This film was previously reviewed in October 2021 as part of London Film Festival.

The glinting silver off the Titanic Quarters, the sweeping green of Cave Hill, the bouncing yellow of the Harland & Wolff cranes steadily roll onto the screen, like a high budget Northern Irish tourist board ad. Suddenly we are confronted with a black and white 1969. In some ways, it’s an audacious storytelling move, switching from the colourful, quiet and observational to the stark, loud perspective of a young boy. And yet it is what we have come to expect from the brash tone and unwieldy earnestness of Kenneth Branagh’s filmography. 

Belfast is a deeply personal story, clearly traced from the shadows of Branagh’s own childhood. Everything feels sweeping and dramatic, big in the way the world can feel when you are constantly peering up. Unfortunately, this wide-eyed childishness means painting the finest nuances in this long civil war with broad strokes. Even the vernacular feels flat and performative, designed to be heard by an English audience rather than understood by a Northern Irish one. 

Caitriona Balfe shines with a winning sincerity while Jamie Dornan is tasked with the unenviable task of being the comparably staunch sounding board for the hoard of child actors. Indeed, every adult is reserved in light of the frequently over-directed Jude Hill. 
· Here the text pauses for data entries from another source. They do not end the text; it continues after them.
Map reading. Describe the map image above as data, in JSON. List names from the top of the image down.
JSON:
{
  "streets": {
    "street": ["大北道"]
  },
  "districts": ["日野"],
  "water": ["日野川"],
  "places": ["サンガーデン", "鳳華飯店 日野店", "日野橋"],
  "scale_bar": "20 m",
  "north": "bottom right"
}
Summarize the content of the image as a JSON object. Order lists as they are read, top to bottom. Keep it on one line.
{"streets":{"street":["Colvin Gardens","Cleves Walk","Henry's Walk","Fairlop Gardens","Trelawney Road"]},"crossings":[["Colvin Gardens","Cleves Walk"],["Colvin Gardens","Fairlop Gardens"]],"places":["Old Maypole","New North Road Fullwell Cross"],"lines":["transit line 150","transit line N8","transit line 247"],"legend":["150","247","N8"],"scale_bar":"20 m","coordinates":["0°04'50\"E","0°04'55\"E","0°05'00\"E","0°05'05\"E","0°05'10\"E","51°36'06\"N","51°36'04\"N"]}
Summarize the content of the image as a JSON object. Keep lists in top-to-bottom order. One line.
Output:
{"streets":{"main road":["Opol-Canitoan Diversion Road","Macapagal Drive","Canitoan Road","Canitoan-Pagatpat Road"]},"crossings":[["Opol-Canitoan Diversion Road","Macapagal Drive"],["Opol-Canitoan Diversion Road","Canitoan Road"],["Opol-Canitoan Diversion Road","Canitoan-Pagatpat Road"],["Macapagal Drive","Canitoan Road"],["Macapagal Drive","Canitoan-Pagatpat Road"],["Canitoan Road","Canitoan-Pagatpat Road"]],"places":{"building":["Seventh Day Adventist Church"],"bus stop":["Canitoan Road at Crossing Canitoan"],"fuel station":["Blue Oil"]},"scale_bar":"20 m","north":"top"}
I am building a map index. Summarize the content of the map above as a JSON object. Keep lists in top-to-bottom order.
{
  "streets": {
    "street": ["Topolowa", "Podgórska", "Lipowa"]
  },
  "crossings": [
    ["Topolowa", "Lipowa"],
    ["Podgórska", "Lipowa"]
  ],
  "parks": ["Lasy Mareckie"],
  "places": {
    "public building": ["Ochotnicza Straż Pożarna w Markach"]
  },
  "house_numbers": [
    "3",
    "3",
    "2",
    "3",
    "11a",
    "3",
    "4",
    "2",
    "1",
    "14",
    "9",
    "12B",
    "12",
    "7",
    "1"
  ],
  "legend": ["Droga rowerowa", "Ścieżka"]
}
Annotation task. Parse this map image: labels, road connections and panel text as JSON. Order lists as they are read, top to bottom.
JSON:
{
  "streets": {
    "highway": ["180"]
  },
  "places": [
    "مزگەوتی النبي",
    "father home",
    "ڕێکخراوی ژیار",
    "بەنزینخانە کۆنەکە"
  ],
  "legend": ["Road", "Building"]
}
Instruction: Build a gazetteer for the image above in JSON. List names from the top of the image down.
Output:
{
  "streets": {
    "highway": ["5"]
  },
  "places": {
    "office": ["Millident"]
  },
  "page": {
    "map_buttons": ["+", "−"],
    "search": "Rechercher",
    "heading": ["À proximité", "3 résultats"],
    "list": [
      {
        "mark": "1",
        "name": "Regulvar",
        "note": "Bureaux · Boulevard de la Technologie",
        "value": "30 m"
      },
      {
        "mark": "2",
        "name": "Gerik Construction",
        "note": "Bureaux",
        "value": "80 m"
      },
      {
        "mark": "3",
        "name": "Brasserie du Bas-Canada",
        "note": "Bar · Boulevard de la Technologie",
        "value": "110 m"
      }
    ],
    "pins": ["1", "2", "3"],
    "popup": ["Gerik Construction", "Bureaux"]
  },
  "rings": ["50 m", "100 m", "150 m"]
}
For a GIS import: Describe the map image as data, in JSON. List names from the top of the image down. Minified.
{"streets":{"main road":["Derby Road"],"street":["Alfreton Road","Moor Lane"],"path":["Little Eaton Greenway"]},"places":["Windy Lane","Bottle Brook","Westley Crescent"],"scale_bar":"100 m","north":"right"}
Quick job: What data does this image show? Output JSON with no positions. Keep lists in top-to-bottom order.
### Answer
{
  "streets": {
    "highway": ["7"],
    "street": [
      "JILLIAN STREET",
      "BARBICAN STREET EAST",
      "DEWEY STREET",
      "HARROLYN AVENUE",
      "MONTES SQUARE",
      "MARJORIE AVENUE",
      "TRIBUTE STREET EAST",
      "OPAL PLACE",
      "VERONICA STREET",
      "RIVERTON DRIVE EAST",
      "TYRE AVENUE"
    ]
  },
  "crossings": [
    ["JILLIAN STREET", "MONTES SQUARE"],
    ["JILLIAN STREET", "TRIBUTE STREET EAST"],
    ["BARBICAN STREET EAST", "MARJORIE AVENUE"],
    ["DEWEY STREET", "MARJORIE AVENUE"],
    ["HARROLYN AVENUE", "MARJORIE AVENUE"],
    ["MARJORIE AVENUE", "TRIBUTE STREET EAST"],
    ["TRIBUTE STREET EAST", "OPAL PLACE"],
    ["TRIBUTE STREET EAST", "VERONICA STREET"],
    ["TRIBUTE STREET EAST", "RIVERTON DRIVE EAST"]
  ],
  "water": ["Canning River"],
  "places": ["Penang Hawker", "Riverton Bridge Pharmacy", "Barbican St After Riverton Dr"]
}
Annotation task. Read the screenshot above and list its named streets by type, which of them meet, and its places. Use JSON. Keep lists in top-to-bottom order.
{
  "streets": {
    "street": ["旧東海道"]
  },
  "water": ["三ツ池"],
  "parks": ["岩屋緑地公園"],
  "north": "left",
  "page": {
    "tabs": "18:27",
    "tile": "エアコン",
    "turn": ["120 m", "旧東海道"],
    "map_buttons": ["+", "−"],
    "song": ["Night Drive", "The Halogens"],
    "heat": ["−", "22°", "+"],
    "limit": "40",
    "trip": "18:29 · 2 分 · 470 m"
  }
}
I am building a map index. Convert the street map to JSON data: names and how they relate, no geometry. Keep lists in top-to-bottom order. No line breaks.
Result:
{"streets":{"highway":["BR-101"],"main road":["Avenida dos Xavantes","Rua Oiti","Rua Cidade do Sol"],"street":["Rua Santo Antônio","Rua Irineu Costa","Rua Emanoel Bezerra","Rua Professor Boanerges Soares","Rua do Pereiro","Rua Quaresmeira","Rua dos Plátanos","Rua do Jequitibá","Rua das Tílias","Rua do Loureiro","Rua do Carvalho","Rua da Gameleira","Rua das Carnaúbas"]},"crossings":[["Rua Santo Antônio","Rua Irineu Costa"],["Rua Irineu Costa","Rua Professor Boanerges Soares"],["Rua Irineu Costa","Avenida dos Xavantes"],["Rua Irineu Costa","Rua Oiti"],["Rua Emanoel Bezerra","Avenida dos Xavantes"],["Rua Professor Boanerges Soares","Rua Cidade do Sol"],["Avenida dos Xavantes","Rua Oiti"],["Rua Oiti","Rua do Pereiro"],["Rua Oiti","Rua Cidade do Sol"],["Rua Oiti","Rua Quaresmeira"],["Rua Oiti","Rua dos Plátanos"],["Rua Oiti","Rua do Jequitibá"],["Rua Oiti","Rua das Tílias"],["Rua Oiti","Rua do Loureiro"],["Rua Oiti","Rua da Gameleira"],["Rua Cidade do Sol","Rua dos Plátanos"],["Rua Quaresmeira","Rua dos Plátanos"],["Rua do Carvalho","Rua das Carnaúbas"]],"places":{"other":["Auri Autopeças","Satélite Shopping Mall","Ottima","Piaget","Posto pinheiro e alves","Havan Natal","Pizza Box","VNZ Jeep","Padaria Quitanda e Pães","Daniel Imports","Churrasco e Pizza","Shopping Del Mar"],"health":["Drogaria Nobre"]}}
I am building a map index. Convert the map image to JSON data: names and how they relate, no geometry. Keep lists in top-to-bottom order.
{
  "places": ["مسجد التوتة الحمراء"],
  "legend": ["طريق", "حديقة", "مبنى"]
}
Living in Belfast in the 60’s meant that identity, family, heritage and politics were unforgivingly enmeshed, bolted together. Belfast only succeeds as a depoliticised family drama, an insular look at familiar dynamics. In its best moments it embraces the security and pain found in intergenerational love, with Judi Dench and Ciarán Hinds playing the archetypal curmudgeonly Irish grandparents. 

If Belfast were a film about any other time or any other place, its sweetness could be enough to buoy this exercise in cinematic remembering, unfortunately it flattens this moment in history into a directorial nostalgia trip.



CAST: Jamie Dornan, Caitriona Balfe, Judi Dench, Ciarán Hinds, Jude Hill

DIRECTOR: Kenneth Branagh

WRITER: Kenneth Branagh

SYNOPSIS: A young boy grows up in a politically turbulent 1960’s Belfast.